Congratulations! You’ve completed built a complete GPT-2 implementation from scratch.

If code verification passed, you can execute your step_11.py code with pixi run gpt2.

What’s next?

You now understand the architectural foundation that powers modern language models. LLaMA, Mistral, and more build on these same components with incremental refinements. You have everything you need to implement those refinements yourself.

Consider extending your implementation with:

  • Grouped-query attention (GQA): Reduce memory consumption by sharing key-value pairs across multiple query heads, as used in LLaMA 2.
  • Rotary position embeddings (RoPE): Replace learned position embeddings with rotation-based encoding, improving length extrapolation in models like LLaMA and GPT-NeoX.
  • SwiGLU activation: Swap GELU for the gated linear unit variant used in LLaMA and PaLM.
  • Mixture of experts (MoE): Add sparse expert routing to scale model capacity efficiently, as in Mixtral and GPT-4.
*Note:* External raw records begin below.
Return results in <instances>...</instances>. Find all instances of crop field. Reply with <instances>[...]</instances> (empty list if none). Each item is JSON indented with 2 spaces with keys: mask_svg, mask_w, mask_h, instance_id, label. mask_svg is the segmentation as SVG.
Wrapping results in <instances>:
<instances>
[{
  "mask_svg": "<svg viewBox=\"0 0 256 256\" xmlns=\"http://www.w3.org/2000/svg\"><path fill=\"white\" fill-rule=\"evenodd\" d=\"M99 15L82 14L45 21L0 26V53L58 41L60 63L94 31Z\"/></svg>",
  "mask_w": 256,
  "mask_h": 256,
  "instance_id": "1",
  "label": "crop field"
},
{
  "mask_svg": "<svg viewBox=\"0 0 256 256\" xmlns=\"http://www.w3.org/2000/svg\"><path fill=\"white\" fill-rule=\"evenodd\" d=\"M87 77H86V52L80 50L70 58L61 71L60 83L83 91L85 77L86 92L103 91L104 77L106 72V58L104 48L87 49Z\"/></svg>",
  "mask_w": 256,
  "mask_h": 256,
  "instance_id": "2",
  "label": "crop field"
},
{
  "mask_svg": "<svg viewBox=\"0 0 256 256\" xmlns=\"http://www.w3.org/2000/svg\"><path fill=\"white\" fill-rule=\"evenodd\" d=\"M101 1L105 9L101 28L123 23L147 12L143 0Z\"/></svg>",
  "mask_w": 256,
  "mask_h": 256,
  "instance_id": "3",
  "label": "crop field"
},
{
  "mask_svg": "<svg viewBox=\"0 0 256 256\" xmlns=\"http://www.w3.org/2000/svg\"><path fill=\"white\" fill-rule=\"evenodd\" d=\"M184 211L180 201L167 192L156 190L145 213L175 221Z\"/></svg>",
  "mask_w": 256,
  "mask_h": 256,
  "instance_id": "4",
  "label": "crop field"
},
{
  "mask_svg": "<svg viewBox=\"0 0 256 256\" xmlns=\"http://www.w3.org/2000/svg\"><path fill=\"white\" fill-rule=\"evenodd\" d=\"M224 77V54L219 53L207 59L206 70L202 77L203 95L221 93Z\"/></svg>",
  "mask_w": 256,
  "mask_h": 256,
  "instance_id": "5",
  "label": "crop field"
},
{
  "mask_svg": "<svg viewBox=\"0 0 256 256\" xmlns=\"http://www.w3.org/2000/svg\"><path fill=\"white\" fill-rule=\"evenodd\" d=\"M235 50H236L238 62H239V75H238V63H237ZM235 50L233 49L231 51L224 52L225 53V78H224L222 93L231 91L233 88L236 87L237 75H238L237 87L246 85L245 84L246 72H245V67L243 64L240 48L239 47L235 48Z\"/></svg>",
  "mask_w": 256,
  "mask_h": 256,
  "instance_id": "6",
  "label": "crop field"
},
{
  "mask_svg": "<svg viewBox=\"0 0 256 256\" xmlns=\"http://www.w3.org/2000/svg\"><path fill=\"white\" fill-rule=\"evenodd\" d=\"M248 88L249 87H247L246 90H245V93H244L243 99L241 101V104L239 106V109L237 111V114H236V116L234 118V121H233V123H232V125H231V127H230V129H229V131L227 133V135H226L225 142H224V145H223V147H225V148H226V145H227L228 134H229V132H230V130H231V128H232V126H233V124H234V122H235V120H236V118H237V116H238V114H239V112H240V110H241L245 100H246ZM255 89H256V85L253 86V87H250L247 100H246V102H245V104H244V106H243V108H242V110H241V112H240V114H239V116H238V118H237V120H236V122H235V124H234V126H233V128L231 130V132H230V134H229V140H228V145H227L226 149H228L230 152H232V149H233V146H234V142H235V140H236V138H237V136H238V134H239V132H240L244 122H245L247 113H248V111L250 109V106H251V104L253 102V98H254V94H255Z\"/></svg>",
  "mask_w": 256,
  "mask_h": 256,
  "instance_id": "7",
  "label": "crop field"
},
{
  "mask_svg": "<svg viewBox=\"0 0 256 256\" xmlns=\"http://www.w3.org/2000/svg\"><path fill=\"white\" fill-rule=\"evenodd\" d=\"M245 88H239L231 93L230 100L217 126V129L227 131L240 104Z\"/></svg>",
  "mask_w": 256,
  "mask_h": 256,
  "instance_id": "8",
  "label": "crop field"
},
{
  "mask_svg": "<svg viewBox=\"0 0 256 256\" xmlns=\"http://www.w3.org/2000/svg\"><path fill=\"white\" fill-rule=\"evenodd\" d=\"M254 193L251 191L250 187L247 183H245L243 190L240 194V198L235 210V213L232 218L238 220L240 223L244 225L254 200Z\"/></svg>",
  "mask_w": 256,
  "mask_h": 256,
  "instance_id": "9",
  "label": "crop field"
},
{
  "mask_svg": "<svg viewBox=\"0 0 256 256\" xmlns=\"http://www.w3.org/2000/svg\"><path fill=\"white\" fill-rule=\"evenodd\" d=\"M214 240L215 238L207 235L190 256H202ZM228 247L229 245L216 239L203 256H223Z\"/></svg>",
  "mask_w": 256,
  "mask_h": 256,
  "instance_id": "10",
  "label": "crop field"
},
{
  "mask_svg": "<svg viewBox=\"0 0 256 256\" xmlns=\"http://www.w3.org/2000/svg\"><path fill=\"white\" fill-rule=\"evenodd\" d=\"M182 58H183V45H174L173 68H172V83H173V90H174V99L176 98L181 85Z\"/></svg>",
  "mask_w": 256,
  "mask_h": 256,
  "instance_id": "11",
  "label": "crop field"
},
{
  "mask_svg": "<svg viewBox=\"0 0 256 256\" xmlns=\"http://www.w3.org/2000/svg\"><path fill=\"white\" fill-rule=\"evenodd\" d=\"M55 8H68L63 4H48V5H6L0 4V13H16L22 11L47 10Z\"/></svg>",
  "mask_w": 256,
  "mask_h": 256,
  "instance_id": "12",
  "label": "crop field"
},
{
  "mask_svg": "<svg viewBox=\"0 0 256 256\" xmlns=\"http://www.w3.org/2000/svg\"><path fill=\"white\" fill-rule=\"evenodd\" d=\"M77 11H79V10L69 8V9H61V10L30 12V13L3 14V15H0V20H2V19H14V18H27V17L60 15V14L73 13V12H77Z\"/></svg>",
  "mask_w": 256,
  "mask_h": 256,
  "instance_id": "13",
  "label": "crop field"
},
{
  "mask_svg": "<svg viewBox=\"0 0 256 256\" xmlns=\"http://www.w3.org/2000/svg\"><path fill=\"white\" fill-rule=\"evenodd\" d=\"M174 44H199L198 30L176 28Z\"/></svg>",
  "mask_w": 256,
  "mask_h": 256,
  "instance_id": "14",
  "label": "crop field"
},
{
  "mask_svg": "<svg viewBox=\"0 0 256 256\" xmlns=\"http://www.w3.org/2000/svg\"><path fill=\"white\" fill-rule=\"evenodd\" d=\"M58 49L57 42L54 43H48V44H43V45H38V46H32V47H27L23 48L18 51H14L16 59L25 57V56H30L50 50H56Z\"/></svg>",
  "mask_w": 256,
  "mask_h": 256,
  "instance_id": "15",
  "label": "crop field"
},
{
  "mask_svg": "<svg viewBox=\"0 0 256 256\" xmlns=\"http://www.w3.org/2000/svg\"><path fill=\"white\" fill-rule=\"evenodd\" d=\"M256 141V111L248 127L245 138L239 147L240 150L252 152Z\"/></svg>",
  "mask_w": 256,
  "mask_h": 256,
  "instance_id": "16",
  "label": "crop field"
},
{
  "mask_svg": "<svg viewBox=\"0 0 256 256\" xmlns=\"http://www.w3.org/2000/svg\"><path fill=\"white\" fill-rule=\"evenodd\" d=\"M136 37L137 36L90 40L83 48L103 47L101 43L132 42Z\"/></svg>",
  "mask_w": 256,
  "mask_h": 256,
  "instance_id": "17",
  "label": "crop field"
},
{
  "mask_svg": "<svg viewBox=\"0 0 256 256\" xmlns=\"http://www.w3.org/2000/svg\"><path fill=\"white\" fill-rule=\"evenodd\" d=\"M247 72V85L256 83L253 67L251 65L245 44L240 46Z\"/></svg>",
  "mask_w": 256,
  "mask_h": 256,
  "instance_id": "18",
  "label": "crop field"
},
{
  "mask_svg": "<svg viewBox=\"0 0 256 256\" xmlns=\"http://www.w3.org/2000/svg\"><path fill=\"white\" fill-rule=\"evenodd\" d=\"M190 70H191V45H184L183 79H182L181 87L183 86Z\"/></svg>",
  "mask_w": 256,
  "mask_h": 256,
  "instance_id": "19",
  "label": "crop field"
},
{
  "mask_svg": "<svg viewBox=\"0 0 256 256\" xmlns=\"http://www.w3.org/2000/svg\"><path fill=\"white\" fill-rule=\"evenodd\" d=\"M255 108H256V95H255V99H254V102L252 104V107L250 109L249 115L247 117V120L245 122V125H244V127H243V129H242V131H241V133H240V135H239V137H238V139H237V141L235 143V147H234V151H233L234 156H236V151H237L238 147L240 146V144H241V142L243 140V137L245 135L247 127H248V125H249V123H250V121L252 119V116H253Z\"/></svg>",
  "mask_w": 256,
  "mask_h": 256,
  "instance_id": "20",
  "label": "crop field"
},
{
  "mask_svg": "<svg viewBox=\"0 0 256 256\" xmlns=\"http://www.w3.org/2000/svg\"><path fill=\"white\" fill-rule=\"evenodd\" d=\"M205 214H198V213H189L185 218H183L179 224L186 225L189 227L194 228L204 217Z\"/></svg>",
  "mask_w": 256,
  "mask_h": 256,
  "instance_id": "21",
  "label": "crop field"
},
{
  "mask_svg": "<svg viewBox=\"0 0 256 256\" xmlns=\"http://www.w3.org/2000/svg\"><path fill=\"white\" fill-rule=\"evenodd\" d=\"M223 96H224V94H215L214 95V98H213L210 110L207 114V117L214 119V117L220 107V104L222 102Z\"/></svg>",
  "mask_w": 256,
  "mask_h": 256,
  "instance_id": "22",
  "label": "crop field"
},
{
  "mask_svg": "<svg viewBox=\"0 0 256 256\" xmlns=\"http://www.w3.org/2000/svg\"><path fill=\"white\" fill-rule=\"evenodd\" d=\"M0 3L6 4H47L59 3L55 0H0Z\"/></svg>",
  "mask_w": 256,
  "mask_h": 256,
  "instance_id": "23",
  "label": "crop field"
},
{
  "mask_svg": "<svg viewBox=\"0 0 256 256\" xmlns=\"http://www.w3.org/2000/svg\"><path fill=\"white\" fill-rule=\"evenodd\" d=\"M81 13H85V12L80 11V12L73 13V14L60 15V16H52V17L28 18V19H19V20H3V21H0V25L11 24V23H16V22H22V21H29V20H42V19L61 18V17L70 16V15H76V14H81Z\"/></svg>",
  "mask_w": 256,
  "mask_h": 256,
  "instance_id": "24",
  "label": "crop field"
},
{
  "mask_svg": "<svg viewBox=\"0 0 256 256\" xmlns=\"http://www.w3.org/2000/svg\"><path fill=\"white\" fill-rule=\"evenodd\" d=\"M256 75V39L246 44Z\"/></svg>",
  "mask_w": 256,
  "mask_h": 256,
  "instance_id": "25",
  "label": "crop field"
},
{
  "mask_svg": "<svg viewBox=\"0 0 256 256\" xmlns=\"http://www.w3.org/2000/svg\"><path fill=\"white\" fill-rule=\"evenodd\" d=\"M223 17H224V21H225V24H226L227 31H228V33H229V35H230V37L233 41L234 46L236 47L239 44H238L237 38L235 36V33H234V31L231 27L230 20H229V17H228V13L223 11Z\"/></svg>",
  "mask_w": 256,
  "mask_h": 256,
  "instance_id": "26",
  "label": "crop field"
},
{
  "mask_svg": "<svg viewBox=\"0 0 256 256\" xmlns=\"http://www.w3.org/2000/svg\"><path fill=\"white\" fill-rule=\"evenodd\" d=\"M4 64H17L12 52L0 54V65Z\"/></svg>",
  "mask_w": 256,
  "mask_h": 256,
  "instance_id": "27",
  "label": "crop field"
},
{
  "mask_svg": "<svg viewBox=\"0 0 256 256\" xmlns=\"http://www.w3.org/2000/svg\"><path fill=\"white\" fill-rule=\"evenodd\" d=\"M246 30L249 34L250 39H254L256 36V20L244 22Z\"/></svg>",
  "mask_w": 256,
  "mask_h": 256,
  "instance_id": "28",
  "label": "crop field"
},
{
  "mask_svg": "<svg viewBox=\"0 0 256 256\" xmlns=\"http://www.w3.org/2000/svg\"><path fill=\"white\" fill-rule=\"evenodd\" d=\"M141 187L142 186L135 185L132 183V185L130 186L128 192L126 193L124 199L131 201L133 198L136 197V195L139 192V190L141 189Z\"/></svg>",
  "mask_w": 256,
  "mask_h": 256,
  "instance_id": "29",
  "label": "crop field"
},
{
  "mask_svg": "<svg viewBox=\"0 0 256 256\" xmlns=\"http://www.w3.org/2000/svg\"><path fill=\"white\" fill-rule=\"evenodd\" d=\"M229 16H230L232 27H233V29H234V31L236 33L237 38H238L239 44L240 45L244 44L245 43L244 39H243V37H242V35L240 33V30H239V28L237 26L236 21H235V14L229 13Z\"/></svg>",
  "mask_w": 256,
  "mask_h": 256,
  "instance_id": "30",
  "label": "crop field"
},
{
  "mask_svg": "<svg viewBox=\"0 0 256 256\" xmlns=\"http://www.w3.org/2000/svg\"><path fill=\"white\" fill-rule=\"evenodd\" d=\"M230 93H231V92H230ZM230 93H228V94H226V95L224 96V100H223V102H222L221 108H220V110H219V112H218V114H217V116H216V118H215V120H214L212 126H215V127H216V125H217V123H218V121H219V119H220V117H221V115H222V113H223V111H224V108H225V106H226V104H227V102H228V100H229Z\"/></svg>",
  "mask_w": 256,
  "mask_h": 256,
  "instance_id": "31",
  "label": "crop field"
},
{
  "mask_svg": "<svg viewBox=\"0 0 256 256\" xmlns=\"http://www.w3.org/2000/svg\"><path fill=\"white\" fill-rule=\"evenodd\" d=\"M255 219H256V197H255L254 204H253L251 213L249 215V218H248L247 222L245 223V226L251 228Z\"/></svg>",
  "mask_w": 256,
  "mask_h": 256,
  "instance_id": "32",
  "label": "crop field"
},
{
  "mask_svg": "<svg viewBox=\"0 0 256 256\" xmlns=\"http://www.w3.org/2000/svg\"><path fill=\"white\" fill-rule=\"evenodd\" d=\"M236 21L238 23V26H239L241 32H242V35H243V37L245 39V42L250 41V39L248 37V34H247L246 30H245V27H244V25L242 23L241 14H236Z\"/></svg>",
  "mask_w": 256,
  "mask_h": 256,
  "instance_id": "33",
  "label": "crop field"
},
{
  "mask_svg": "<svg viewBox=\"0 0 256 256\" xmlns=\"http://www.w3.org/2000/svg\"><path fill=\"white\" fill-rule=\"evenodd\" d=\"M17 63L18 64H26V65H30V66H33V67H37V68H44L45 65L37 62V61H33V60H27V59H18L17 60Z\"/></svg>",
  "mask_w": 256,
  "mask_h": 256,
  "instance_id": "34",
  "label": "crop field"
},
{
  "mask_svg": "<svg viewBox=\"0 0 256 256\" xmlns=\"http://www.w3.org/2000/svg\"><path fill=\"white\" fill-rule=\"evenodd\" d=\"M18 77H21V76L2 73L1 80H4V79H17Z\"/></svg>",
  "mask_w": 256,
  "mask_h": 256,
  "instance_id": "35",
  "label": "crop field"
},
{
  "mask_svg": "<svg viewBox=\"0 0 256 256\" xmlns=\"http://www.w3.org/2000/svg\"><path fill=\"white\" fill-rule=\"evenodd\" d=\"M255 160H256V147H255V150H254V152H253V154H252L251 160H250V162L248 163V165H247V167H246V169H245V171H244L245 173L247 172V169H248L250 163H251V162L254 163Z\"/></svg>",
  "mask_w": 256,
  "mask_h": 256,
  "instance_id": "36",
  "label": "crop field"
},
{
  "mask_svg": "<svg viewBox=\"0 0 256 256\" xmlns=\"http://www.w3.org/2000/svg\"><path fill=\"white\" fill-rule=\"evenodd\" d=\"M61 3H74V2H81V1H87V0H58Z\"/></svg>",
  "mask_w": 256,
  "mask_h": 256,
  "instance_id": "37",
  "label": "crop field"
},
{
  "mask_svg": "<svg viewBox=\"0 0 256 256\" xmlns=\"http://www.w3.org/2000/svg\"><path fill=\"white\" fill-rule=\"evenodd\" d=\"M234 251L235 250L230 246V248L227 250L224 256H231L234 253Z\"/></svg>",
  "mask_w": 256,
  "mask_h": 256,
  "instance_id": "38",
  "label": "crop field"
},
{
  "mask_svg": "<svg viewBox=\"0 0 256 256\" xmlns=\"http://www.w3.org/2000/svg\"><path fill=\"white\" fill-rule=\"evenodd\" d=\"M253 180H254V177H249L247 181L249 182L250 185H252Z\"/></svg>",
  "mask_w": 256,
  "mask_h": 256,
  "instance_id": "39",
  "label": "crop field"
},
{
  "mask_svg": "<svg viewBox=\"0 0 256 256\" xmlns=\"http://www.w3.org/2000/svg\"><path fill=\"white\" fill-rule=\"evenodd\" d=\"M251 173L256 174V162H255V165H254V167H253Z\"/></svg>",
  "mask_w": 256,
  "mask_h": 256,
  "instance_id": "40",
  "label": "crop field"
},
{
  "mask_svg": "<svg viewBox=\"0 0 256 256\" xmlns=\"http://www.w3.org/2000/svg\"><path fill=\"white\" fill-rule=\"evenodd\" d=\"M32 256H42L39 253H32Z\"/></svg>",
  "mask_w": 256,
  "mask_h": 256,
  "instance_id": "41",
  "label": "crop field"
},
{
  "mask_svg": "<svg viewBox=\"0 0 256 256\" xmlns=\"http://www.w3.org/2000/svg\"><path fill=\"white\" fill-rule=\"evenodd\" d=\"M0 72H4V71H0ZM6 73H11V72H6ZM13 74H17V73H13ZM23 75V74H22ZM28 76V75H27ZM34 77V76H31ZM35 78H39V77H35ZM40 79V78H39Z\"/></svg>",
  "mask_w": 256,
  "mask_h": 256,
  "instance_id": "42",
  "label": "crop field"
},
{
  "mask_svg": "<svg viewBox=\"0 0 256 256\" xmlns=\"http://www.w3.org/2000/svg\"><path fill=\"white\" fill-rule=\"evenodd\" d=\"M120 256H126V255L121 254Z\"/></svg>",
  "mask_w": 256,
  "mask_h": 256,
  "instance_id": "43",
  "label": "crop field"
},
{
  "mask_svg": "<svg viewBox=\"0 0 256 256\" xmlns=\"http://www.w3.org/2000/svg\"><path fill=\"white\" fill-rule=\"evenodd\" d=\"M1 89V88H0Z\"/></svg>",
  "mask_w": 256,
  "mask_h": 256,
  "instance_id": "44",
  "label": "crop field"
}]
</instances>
Each refinement builds directly on what you’ve implemented. The attention mechanism you wrote becomes grouped-query attention with a simple modification to how you reshape key-value tensors. Your position embeddings can be replaced with RoPE by changing how you encode positional information. The feed-forward network you built becomes SwiGLU by adding a gating mechanism.

Pick an architecture that interests you and start building. You’ll find the patterns are familiar because the fundamentals haven’t changed.